:: Records from a collection ::
※

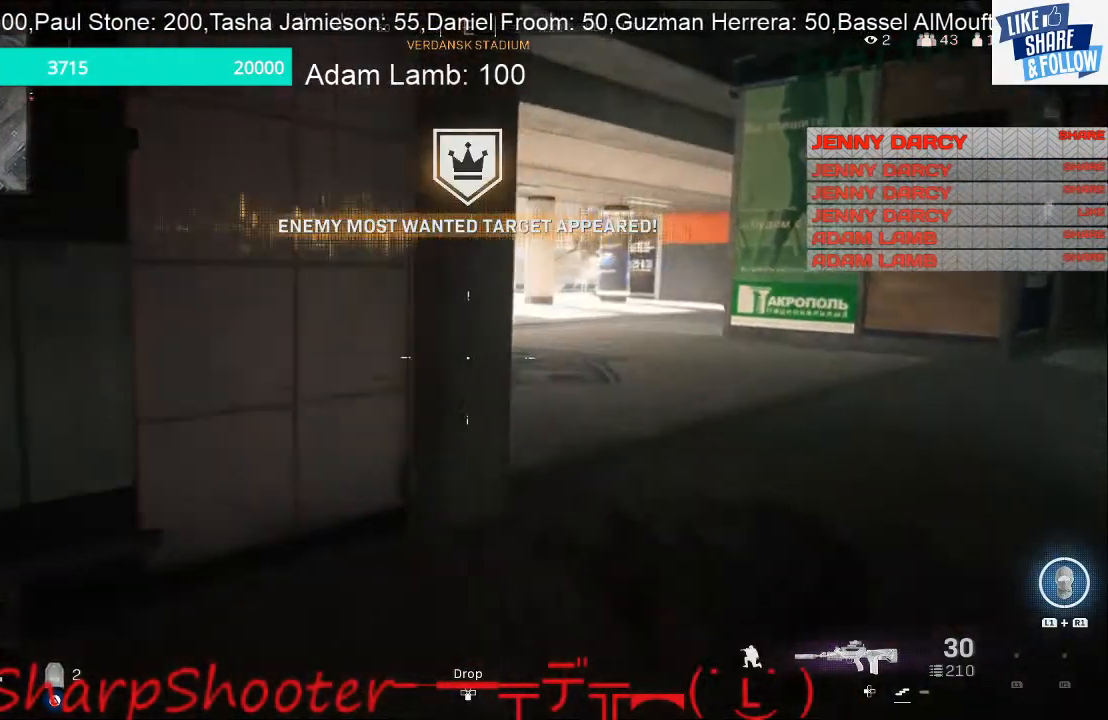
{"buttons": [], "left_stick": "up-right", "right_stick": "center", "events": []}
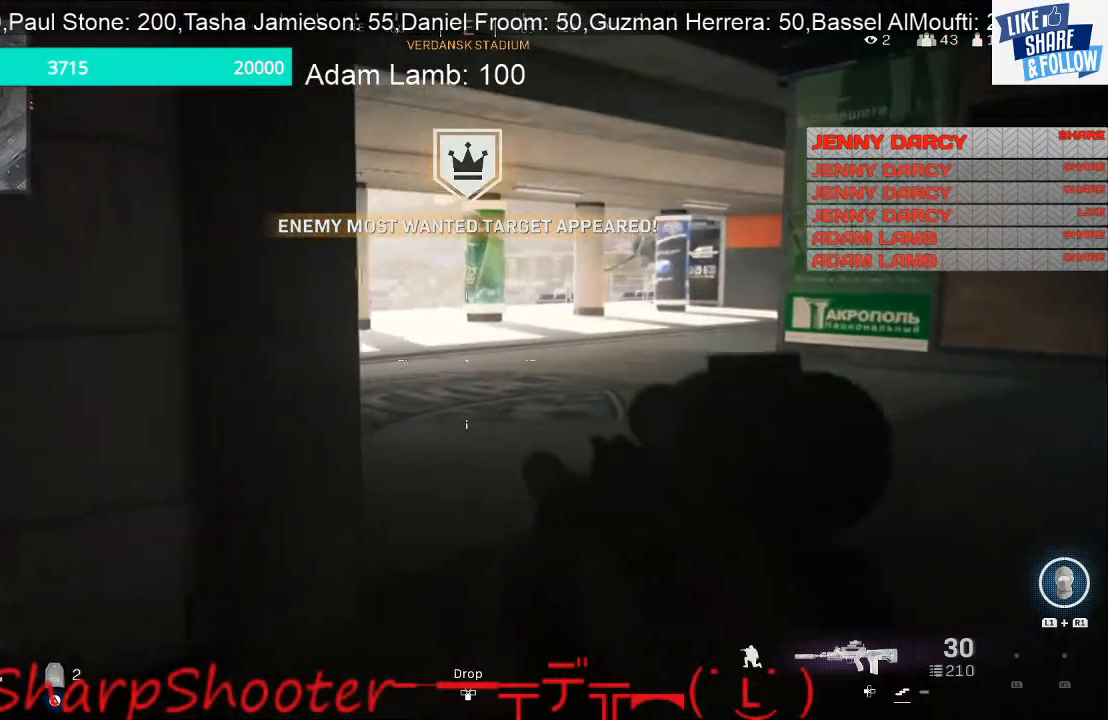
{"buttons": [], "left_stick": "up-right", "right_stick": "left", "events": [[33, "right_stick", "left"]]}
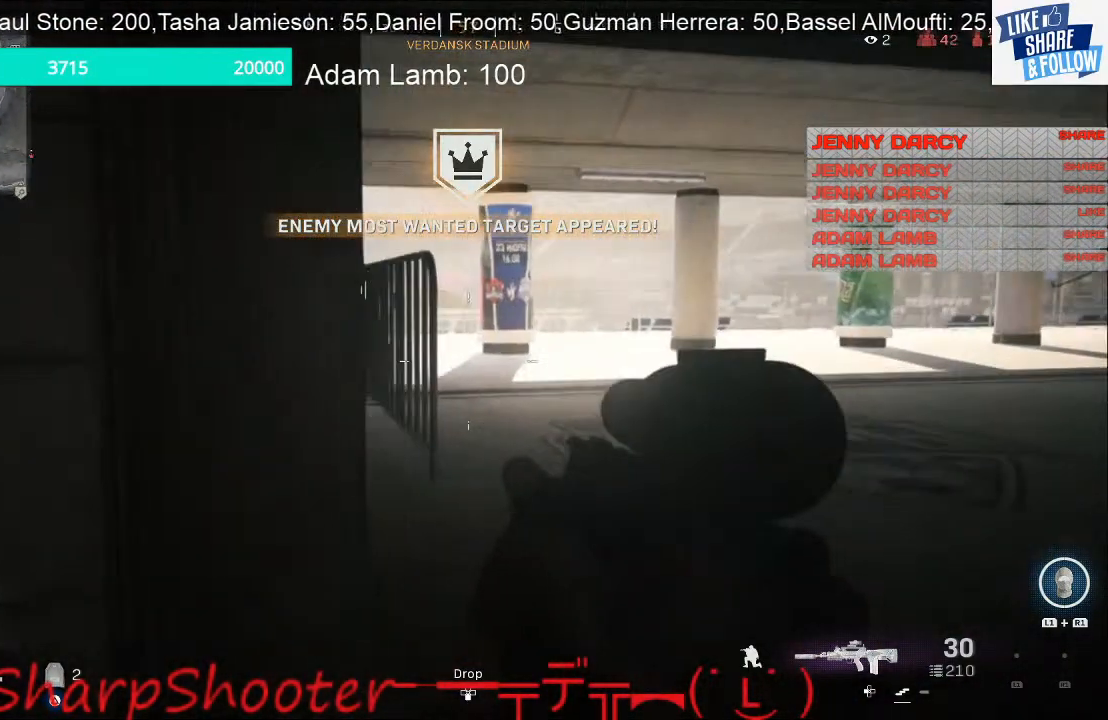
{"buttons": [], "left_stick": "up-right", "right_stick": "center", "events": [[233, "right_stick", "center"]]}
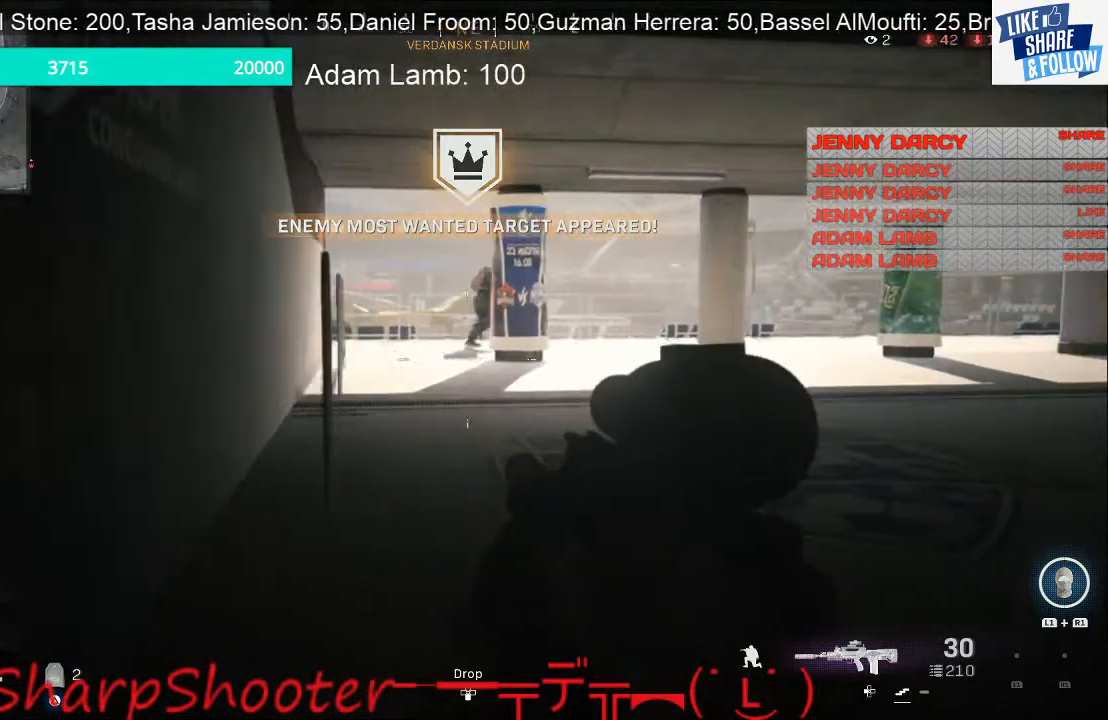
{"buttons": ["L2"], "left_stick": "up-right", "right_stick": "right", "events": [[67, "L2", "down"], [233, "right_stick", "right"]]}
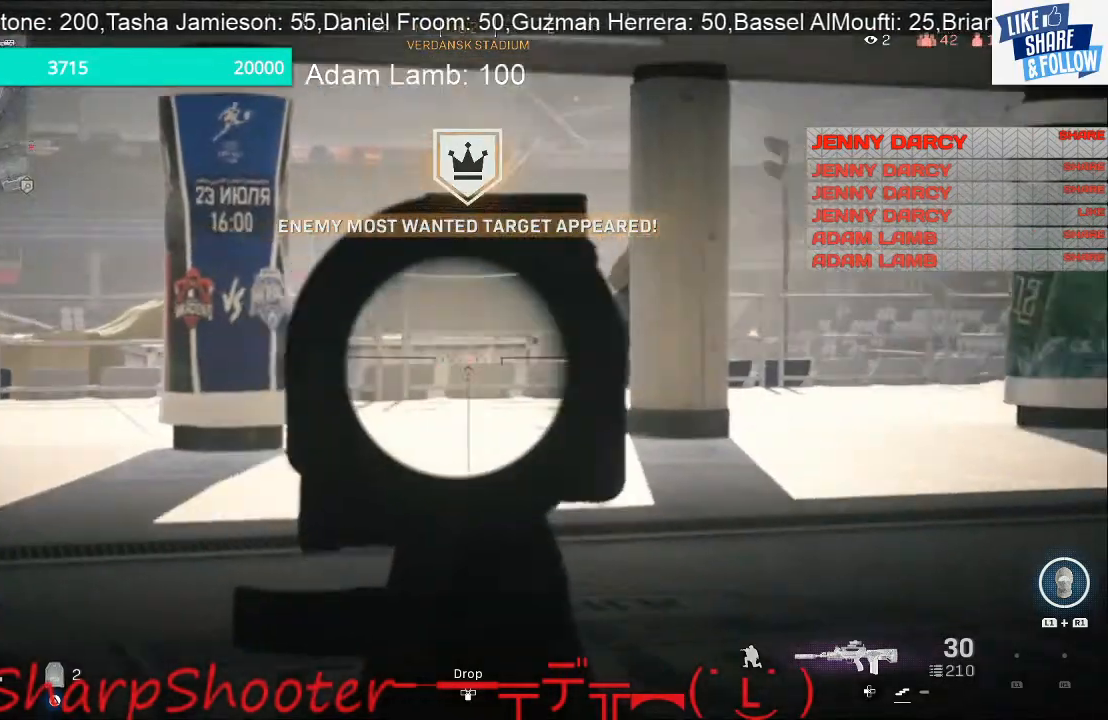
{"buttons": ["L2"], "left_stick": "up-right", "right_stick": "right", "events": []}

※

:: Your objective ::
Across the data, find each line that has "center" in it and copy that line.

:: Answer box ::
{"buttons": [], "left_stick": "up-right", "right_stick": "center", "events": []}
{"buttons": [], "left_stick": "up-right", "right_stick": "center", "events": [[233, "right_stick", "center"]]}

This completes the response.